White House: Biden to outline filibuster changes in ‘weeks’
WASHINGTON — The White House said Friday that President Joe Biden would speak in the coming weeks about moving to “fundamentally alter” the filibuster or even eliminate the legislative roadblock that empowers the Senate minority as he aims to pass sweeping voting laws and secure the nation’s credit.
Press secretary Jen Psaki said Americans should “stay tuned” about what changes Biden would embrace, as he appears to be warming to changing the Senate rule. Biden has previously stated he was supportive of requiring that lawmakers physically hold the Senate floor to sustain a filibuster, but on Thursday suggested he could support eliminating it entirely for some issues.

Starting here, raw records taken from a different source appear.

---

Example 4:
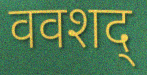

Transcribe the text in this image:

ववशद्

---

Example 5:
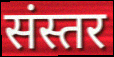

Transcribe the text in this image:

संस्तर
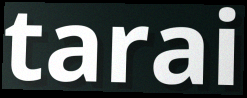
tarai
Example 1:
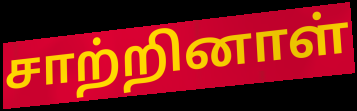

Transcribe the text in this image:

சாற்றினாள்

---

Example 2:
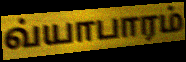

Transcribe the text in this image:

வ்யாபாரம்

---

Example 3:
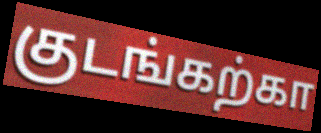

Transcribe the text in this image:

குடங்கற்கா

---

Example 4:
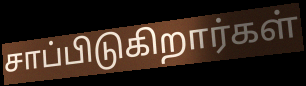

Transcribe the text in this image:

சாப்பிடுகிறார்கள்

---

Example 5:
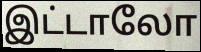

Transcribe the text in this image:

இட்டாலோ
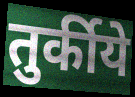
तुर्कीये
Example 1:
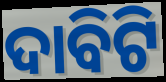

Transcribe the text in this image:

ଦାବିଟି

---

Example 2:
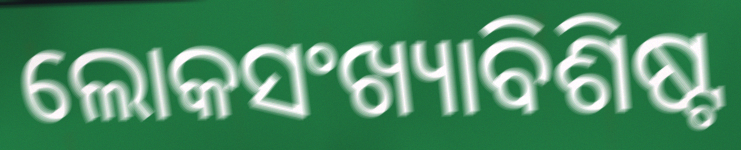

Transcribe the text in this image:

ଲୋକସଂଖ୍ୟାବିଶିଷ୍ଟ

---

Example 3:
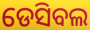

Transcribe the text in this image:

ଡେସିବଲ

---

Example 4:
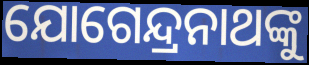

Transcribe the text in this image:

ଯୋଗେନ୍ଦ୍ରନାଥଙ୍କୁ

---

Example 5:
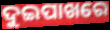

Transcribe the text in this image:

ଦୁଇପାଖରେ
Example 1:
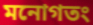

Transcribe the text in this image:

মনোগতং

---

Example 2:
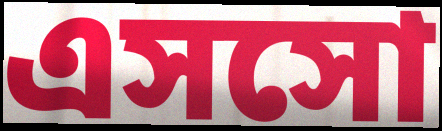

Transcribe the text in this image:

এসসো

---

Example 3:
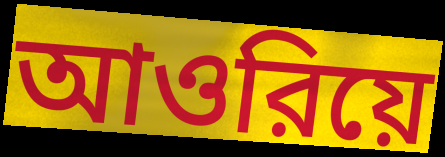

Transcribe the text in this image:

আওরিয়ে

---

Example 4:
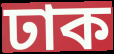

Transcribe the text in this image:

ঢাক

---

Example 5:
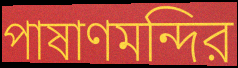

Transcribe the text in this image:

পাষাণমন্দির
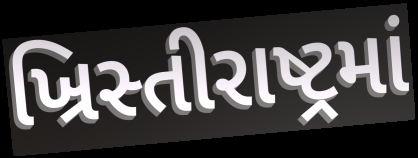
ખ્રિસ્તીરાષ્ટ્રમાં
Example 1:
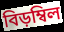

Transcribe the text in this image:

বিড়ম্বিল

In a CNN town hall, Biden said that if Republicans refuse to provide the votes necessary to raise the debt limit — as they threatened last month before backing down on the eve of a potential government default — “I think you’ll see an awful lot of Democrats being ready to say, ‘Not me. I’m not doing that again. We’re going to end the filibuster.’ ”
He predicted that eliminating the 60-vote threshold to end debate on most legislation would be “difficult” beyond the debt limit, which he called a “sacred right.”

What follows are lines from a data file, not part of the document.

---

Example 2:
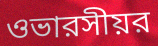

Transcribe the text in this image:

ওভারসীয়র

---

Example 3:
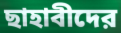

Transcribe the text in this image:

ছাহাবীদের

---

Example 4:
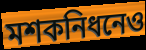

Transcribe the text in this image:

মশকনিধনেও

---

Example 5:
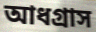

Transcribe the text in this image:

আধগ্রাস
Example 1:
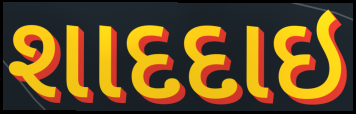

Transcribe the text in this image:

શાદદાઇ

“Voting rights is equally as consequential,” Biden added, suggesting he would be open to filibuster changes to pass the long-stalled Democratic legislation.
Biden said the negotiating process on the twin infrastructure and social benefits bills were keeping him from other legislation.
“What it’s done is prevented me from getting deeply up to my ears — which I’m going to do once this is done — in dealing with police brutality, dealing with the whole notion of: What are we going to do about voting rights,” Biden said.